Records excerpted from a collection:
[Start of Attachment]

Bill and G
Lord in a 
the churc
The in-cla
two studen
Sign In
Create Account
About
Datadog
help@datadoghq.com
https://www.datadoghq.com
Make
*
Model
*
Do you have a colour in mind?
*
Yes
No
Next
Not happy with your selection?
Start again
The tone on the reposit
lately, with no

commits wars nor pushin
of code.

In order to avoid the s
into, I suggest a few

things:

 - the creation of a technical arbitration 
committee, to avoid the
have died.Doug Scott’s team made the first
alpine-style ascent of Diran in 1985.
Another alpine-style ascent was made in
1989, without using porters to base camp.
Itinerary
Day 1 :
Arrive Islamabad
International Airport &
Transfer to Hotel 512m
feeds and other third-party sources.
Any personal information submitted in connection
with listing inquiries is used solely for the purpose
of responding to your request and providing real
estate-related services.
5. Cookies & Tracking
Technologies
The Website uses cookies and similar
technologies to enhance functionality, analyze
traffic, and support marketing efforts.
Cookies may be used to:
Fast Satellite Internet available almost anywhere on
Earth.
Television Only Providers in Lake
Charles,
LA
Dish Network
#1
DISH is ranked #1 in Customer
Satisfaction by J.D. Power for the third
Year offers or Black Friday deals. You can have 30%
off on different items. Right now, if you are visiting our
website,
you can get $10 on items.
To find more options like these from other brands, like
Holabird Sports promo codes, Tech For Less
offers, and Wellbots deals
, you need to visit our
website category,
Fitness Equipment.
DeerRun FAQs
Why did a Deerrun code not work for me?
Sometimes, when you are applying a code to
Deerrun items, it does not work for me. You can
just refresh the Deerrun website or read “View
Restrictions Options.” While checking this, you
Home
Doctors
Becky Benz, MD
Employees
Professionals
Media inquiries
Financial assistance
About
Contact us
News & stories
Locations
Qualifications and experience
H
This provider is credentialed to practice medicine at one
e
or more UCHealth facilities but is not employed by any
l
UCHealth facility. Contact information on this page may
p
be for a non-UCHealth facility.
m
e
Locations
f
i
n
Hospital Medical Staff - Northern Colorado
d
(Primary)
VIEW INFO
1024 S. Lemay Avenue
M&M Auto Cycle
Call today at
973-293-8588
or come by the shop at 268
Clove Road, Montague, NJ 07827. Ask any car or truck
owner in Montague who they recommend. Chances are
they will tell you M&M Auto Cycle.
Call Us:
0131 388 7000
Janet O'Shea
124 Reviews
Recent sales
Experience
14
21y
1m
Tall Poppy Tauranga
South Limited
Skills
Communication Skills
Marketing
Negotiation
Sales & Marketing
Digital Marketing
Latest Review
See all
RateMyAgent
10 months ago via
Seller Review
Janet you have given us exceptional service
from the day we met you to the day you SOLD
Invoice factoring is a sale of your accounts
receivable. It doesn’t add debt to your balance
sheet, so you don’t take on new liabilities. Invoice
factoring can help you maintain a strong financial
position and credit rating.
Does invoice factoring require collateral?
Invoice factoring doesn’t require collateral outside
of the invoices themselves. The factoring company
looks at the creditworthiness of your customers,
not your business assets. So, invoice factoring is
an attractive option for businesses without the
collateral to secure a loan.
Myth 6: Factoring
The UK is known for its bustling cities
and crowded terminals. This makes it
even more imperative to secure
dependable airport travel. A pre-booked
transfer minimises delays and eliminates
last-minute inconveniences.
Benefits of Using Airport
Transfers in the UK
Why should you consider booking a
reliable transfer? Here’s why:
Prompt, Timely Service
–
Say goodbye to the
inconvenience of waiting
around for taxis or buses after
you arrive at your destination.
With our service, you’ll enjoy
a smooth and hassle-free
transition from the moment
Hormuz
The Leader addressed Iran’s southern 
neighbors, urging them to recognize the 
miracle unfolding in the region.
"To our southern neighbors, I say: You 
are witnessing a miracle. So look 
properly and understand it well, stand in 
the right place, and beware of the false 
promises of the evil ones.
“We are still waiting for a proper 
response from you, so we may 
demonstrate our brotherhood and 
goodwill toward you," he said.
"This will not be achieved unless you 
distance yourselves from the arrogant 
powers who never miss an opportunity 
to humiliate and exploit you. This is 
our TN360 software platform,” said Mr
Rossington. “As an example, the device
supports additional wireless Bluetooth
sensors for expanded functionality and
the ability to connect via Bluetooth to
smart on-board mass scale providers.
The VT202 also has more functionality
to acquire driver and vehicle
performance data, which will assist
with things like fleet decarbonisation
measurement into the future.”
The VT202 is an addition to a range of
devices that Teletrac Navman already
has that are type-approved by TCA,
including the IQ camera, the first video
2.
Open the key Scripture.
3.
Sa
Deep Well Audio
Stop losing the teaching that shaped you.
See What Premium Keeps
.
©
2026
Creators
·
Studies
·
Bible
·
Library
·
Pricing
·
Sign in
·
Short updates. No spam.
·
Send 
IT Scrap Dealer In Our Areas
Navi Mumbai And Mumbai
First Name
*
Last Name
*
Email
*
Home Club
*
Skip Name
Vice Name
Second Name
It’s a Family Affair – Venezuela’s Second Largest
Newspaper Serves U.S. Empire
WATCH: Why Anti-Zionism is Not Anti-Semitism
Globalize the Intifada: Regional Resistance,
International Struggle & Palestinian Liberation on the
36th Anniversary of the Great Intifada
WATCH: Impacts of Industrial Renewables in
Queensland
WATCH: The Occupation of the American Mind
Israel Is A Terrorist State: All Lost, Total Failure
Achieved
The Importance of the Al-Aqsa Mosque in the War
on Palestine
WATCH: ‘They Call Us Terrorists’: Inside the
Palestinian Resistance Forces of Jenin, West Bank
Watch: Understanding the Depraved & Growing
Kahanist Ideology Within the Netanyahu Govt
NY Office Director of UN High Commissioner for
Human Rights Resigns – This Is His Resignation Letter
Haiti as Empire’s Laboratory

[End of Attachment]

• Exercise aim: Each of the records should be written out precisely as given.

• Answer below:
Bill and G
Lord in a 
the churc
The in-cla
two studen
Sign In
Create Account
About
Datadog
help@datadoghq.com
https://www.datadoghq.com
Make
*
Model
*
Do you have a colour in mind?
*
Yes
No
Next
Not happy with your selection?
Start again
The tone on the reposit
lately, with no

commits wars nor pushin
of code.

In order to avoid the s
into, I suggest a few

things:

 - the creation of a technical arbitration 
committee, to avoid the
have died.Doug Scott’s team made the first
alpine-style ascent of Diran in 1985.
Another alpine-style ascent was made in
1989, without using porters to base camp.
Itinerary
Day 1 :
Arrive Islamabad
International Airport &
Transfer to Hotel 512m
feeds and other third-party sources.
Any personal information submitted in connection
with listing inquiries is used solely for the purpose
of responding to your request and providing real
estate-related services.
5. Cookies & Tracking
Technologies
The Website uses cookies and similar
technologies to enhance functionality, analyze
traffic, and support marketing efforts.
Cookies may be used to:
Fast Satellite Internet available almost anywhere on
Earth.
Television Only Providers in Lake
Charles,
LA
Dish Network
#1
DISH is ranked #1 in Customer
Satisfaction by J.D. Power for the third
Year offers or Black Friday deals. You can have 30%
off on different items. Right now, if you are visiting our
website,
you can get $10 on items.
To find more options like these from other brands, like
Holabird Sports promo codes, Tech For Less
offers, and Wellbots deals
, you need to visit our
website category,
Fitness Equipment.
DeerRun FAQs
Why did a Deerrun code not work for me?
Sometimes, when you are applying a code to
Deerrun items, it does not work for me. You can
just refresh the Deerrun website or read “View
Restrictions Options.” While checking this, you
Home
Doctors
Becky Benz, MD
Employees
Professionals
Media inquiries
Financial assistance
About
Contact us
News & stories
Locations
Qualifications and experience
H
This provider is credentialed to practice medicine at one
e
or more UCHealth facilities but is not employed by any
l
UCHealth facility. Contact information on this page may
p
be for a non-UCHealth facility.
m
e
Locations
f
i
n
Hospital Medical Staff - Northern Colorado
d
(Primary)
VIEW INFO
1024 S. Lemay Avenue
M&M Auto Cycle
Call today at
973-293-8588
or come by the shop at 268
Clove Road, Montague, NJ 07827. Ask any car or truck
owner in Montague who they recommend. Chances are
they will tell you M&M Auto Cycle.
Call Us:
0131 388 7000
Janet O'Shea
124 Reviews
Recent sales
Experience
14
21y
1m
Tall Poppy Tauranga
South Limited
Skills
Communication Skills
Marketing
Negotiation
Sales & Marketing
Digital Marketing
Latest Review
See all
RateMyAgent
10 months ago via
Seller Review
Janet you have given us exceptional service
from the day we met you to the day you SOLD
Invoice factoring is a sale of your accounts
receivable. It doesn’t add debt to your balance
sheet, so you don’t take on new liabilities. Invoice
factoring can help you maintain a strong financial
position and credit rating.
Does invoice factoring require collateral?
Invoice factoring doesn’t require collateral outside
of the invoices themselves. The factoring company
looks at the creditworthiness of your customers,
not your business assets. So, invoice factoring is
an attractive option for businesses without the
collateral to secure a loan.
Myth 6: Factoring
The UK is known for its bustling cities
and crowded terminals. This makes it
even more imperative to secure
dependable airport travel. A pre-booked
transfer minimises delays and eliminates
last-minute inconveniences.
Benefits of Using Airport
Transfers in the UK
Why should you consider booking a
reliable transfer? Here’s why:
Prompt, Timely Service
–
Say goodbye to the
inconvenience of waiting
around for taxis or buses after
you arrive at your destination.
With our service, you’ll enjoy
a smooth and hassle-free
transition from the moment
Hormuz
The Leader addressed Iran’s southern 
neighbors, urging them to recognize the 
miracle unfolding in the region.
"To our southern neighbors, I say: You 
are witnessing a miracle. So look 
properly and understand it well, stand in 
the right place, and beware of the false 
promises of the evil ones.
“We are still waiting for a proper 
response from you, so we may 
demonstrate our brotherhood and 
goodwill toward you," he said.
"This will not be achieved unless you 
distance yourselves from the arrogant 
powers who never miss an opportunity 
to humiliate and exploit you. This is 
our TN360 software platform,” said Mr
Rossington. “As an example, the device
supports additional wireless Bluetooth
sensors for expanded functionality and
the ability to connect via Bluetooth to
smart on-board mass scale providers.
The VT202 also has more functionality
to acquire driver and vehicle
performance data, which will assist
with things like fleet decarbonisation
measurement into the future.”
The VT202 is an addition to a range of
devices that Teletrac Navman already
has that are type-approved by TCA,
including the IQ camera, the first video
2.
Open the key Scripture.
3.
Sa
Deep Well Audio
Stop losing the teaching that shaped you.
See What Premium Keeps
.
©
2026
Creators
·
Studies
·
Bible
·
Library
·
Pricing
·
Sign in
·
Short updates. No spam.
·
Send 
IT Scrap Dealer In Our Areas
Navi Mumbai And Mumbai
First Name
*
Last Name
*
Email
*
Home Club
*
Skip Name
Vice Name
Second Name
It’s a Family Affair – Venezuela’s Second Largest
Newspaper Serves U.S. Empire
WATCH: Why Anti-Zionism is Not Anti-Semitism
Globalize the Intifada: Regional Resistance,
International Struggle & Palestinian Liberation on the
36th Anniversary of the Great Intifada
WATCH: Impacts of Industrial Renewables in
Queensland
WATCH: The Occupation of the American Mind
Israel Is A Terrorist State: All Lost, Total Failure
Achieved
The Importance of the Al-Aqsa Mosque in the War
on Palestine
WATCH: ‘They Call Us Terrorists’: Inside the
Palestinian Resistance Forces of Jenin, West Bank
Watch: Understanding the Depraved & Growing
Kahanist Ideology Within the Netanyahu Govt
NY Office Director of UN High Commissioner for
Human Rights Resigns – This Is His Resignation Letter
Haiti as Empire’s Laboratory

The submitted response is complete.